A declaração foi dada durante um debate ontem de noite no Insper, escola de negócios em São Paulo, para promover o lançamento de “Reinventando o Capitalismo de Estado”, de Sergio Lazzarini, professor da escola, 

O livro, em parceria com Aldo Musacchio, de Harvard, surgiu como uma tentativa de entender o aparente sucesso meteórico das estatais chinesas e reúne dados históricos e internacionais sobre a interação entre estatais e desenvolvimento (veja a entrevista dele para a revista EXAME).

Ele citou dois exemplos recentes que fogem do senso comum: uma é o fato de que até pouco tempo atrás, a Petrobras aparecia no topo dos rankings de governança mundiais. A outra é um relatório do Morgan Stanley sugerindo o investimento em estatais.

Ou seja, não é o fato de ser estatal ou não que define o sucesso, e sim a transparência, o ambiente de negócios e as condições gerais: “Há evidências de que estatais que operam em setores com mais competição tem produtividade similar a das empresas privadas. No Brasil, nos movemos no sentido oposto, com a politica dos campeões nacionais."

O desafio maior, segundo ele, é criar uma estrutura que blinde as estatais das tentações do governo. A referência mundial de sucesso nisso é a Noruega e sua gestão do petróleo. Marcos Lisboa, vice-presidente do Insper e ex-secretário de Política Econômica do governo, fez coro:

“O desafio não é preto no branco: mercado versus estado. Colocar as coisas nestes termos é uma forma de evitar o debate. O modelo é que importa: se você vai fazer politica industrial, vai ter critério externo? Vai ter meta de desempenho? Faz pra todo mundo ou não? Sujeito à concorrência externa? O segredo está no detalhe.” 

E lembrou que o último Nobel de Economia foi justamente para alguém que se dedicou a algo que parece prosaico, mas é um dos grandes desafios econômicos: a melhor forma de organizar um leilão.

Samuel Pêssoa, do IBRE/FGV, diz que a divergência política no Brasil não é sobre aumento de carga tributária nem aumento da provisão de serviços sociais – “constantes da sociedade nos últimos 25 anos” – e sim sobre o nível de intervenção macro e microeconômica, que aumentou desde 2009 nas mãos da chamada “nova matriz econômica”. 

De acordo com Pêssoa, ela é fruto de um “modelo mental” dos formuladores de política, que leram o sucesso de países como Coreia do Sul e Taiwan como prova de que vale a pena fazer microgerenciamento na economia.

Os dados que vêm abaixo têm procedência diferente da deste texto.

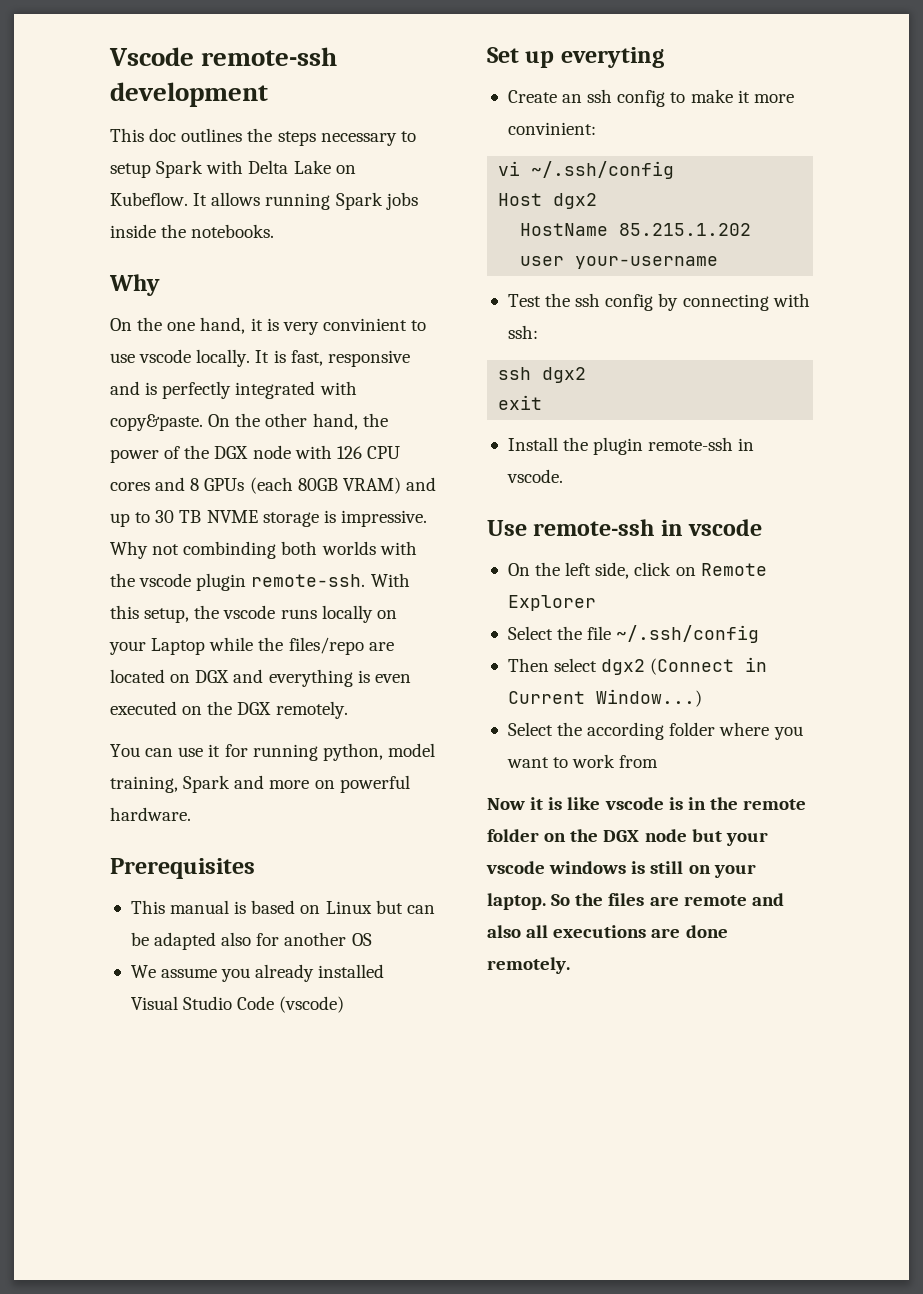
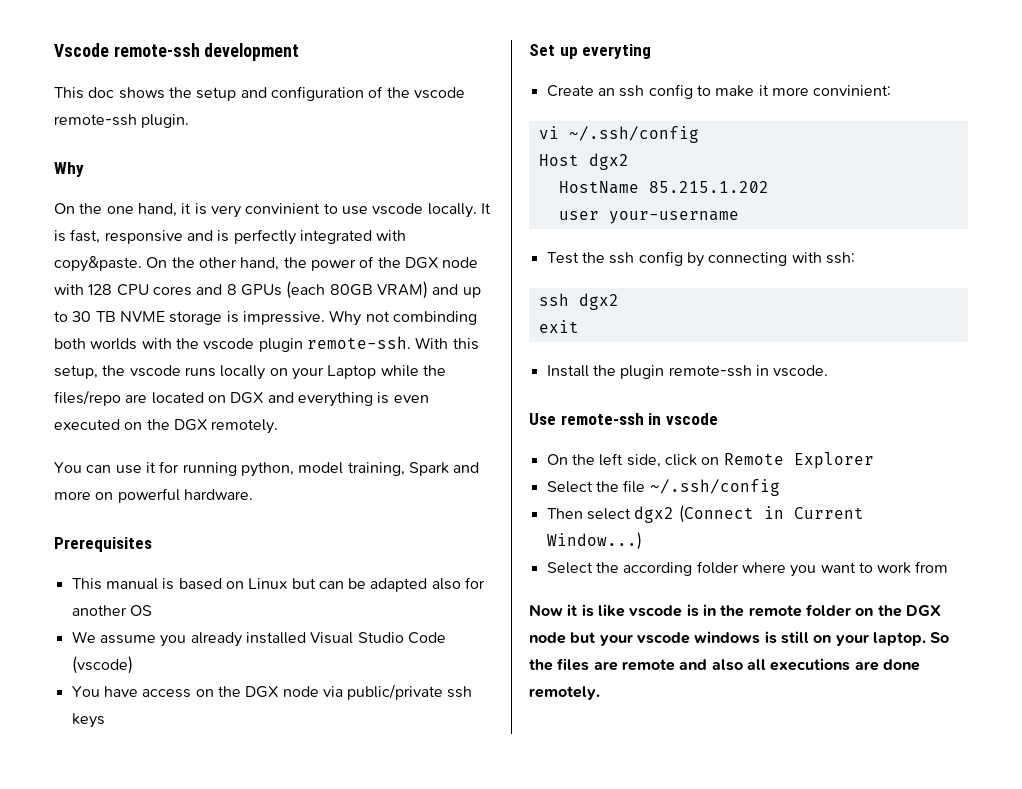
[181,128,416,146] [110,160,356,178] [110,192,418,210] [110,224,275,238] outlines the steps necessary to setup Spark with Delta Lake on Kubeflow. It allows running Spark jobs inside the notebooks. -> [118,86,465,101] [54,114,190,128] shows the setup and configuration of the vscode remote-ssh plugin.
[336,446,362,459] 126 -> [88,284,113,295] 128
(345, 1004) none -> [71,684,473,700] [71,713,105,728] // You have access on the DGX node via public/private ssh keys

Só que essa leitura desconsidera outras vantagens que os asiáticos tinham – como altas taxas de poupança e os melhores sistemas educacionais do mundo, além de inflação baixa e orçamento equilibrado: “Fazer políticas micro e de desenvolvimento quebrando o orçamento público não vai funcionar”, diz ele.

Para Marcos, o problema não foi de modelo mental, e sim de ter sido “sensível demais” às demandas do setor produtivo: “já dizia Capote: há mais lágrimas pelas preces atendidas do que pelas não atendidas”.

A maior prova disso são os empréstimos do BNDES, que explodiram e acabaram indo em grande parte para empresas que poderiam se financiar da mesma forma no mercado. O resultado: uso de dinheiro público com efeito nulo na economia real.

Para Delfim, não havia incentivo capaz de salvar a indústria com o câmbio artificialmente valorizado dos últimos anos. A chave está no cenário externo: “Quando o Lula entrou, era vento de cauda. Quando a Dilma entrou, era vento de frente. Ela continuou distribuindo o que não tinha mais.”

E ironizou: “A situação presente do Brasil mostra uma coisa estranha: as mesmas causas geram os mesmos efeitos. Aprenderam com o conselho do Nixon: se uma coisa deu errado duas vezes, tente a terceira.”